America has a health care access problem. According to the National Rural Health Association, the patient-to-primary care physician ratio in rural areas is 39.8 physicians per 100,000 people, compared to 53.3 physicians per 100,000 in urban areas.

But lack of access is an issue in urban areas, too. Transportation issues, as well as access to care in certain neighborhoods, create barriers that often affect low-income families, as well racial and ethnic minorities, studies show.

There is a solution: retail pharmacy. Pharmacies, especially those that are located in rural and disadvantaged communities, play a huge role in solving some of these issues. And regional pharmacies are on the front lines.

Last month, Lynne Fruth, president and chairman of Fruth Pharmacy in West Virginia, wrote a column for the magazine talking about the importance of regional pharmacies and what would happen if communities don’t have access to them. “If you think healthcare is expensive now, just wait until our oldest and poorest patients no longer have access to care in their communities,” she warned.

Our cover story this month (page 24) takes a deeper dive into regional pharmacies and looks at how they are innovating and helping to address health disparities in less populated and underserved areas of the country.

“Lewis Drug has numerous locations where we are the only pharmacy in the entire county in these rural areas,” Bill Ladwig, senior vice president of professional services at Lewis Drug, told us. “These locations serve as a healthcare destination in small communities by providing immunizations, adherence packaging and counseling and medication therapy management.”

Of course, retail pharmacies regional or national—probably could be doing more if they are given the opportunity, said the Lown Institute, a nonpartisan think tank advocating for bold ideas in healthcare.

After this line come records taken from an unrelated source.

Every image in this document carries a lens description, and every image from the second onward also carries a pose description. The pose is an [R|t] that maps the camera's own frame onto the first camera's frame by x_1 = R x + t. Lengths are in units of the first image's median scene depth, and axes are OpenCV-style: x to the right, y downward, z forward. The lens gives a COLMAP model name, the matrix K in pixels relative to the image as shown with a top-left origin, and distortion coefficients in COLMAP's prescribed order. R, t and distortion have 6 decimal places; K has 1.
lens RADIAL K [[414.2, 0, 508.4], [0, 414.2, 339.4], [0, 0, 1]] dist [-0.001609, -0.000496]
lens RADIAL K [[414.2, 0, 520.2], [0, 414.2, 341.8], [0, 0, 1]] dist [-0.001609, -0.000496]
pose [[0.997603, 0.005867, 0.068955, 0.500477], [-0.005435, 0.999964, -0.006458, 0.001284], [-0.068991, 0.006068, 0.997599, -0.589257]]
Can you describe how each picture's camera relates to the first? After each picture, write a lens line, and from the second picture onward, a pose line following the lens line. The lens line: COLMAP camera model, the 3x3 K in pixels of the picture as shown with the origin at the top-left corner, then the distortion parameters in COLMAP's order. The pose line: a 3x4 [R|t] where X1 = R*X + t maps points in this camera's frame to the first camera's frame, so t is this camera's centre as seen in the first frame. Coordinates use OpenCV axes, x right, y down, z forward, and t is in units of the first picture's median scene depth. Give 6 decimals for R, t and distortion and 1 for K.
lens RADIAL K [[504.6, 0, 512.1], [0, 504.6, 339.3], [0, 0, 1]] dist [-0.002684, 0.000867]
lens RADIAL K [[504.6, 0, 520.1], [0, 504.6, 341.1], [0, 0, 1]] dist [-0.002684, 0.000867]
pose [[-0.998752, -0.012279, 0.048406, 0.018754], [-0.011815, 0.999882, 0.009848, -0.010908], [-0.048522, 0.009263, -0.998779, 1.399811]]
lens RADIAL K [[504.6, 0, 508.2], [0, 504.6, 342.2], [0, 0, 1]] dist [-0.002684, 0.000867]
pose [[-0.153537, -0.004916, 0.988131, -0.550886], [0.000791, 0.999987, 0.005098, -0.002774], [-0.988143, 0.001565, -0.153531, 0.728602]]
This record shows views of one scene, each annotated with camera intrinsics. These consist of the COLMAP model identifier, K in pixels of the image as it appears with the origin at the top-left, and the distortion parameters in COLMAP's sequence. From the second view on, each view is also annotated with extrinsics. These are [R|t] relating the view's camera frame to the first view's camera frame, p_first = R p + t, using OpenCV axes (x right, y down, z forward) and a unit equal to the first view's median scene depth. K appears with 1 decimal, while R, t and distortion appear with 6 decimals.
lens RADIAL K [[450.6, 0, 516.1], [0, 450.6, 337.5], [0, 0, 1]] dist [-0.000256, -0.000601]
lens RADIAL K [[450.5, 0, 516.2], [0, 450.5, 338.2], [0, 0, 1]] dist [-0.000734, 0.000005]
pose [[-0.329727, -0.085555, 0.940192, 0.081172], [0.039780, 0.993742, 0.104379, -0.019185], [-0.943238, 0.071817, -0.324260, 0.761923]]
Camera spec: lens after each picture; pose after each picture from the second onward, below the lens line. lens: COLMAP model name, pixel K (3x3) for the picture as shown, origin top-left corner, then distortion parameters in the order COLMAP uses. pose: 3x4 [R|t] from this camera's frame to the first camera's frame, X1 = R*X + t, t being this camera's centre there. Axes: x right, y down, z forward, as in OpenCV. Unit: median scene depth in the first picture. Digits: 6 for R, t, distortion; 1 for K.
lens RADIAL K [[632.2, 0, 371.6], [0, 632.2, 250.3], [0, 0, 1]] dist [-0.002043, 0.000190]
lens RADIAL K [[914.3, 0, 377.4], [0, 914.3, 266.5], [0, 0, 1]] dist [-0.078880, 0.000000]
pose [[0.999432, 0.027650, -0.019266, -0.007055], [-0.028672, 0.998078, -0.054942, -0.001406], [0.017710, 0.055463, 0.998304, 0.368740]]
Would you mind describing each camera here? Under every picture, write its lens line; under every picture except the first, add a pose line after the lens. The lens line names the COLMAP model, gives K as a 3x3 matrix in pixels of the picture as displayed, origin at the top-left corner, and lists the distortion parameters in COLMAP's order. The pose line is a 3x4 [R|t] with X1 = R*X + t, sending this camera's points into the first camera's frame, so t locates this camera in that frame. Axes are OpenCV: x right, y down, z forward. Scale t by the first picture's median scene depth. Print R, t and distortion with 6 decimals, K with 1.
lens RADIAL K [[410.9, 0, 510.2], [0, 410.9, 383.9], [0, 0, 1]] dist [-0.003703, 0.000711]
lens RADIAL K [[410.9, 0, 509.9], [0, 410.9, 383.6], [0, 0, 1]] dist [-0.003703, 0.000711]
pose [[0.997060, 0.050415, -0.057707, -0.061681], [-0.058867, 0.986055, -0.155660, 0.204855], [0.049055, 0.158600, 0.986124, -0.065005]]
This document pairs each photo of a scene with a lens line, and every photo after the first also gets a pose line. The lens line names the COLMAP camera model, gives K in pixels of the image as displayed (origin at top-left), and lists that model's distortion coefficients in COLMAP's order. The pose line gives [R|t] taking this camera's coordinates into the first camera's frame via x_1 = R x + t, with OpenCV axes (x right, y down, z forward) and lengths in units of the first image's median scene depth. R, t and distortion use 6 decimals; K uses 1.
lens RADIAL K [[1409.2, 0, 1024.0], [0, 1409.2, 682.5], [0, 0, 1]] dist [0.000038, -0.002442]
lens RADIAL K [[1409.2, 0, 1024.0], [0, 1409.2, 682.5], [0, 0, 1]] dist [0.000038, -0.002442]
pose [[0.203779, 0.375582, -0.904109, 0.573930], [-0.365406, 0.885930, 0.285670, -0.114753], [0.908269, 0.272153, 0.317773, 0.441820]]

“In most states, pharmacists are not recognized as health providers and cannot be reimbursed for clinical services, only for filling prescriptions,” the organization wrote in 2020. “This limits their role to cogs in the pharmacy machine, when we could be utilizing their medication knowledge to helping conduct prescription checkups and reducing harmful overmedication. Medicare should recognize pharmacists as health providers, so that pharmacists can be integrated into clinical care teams.”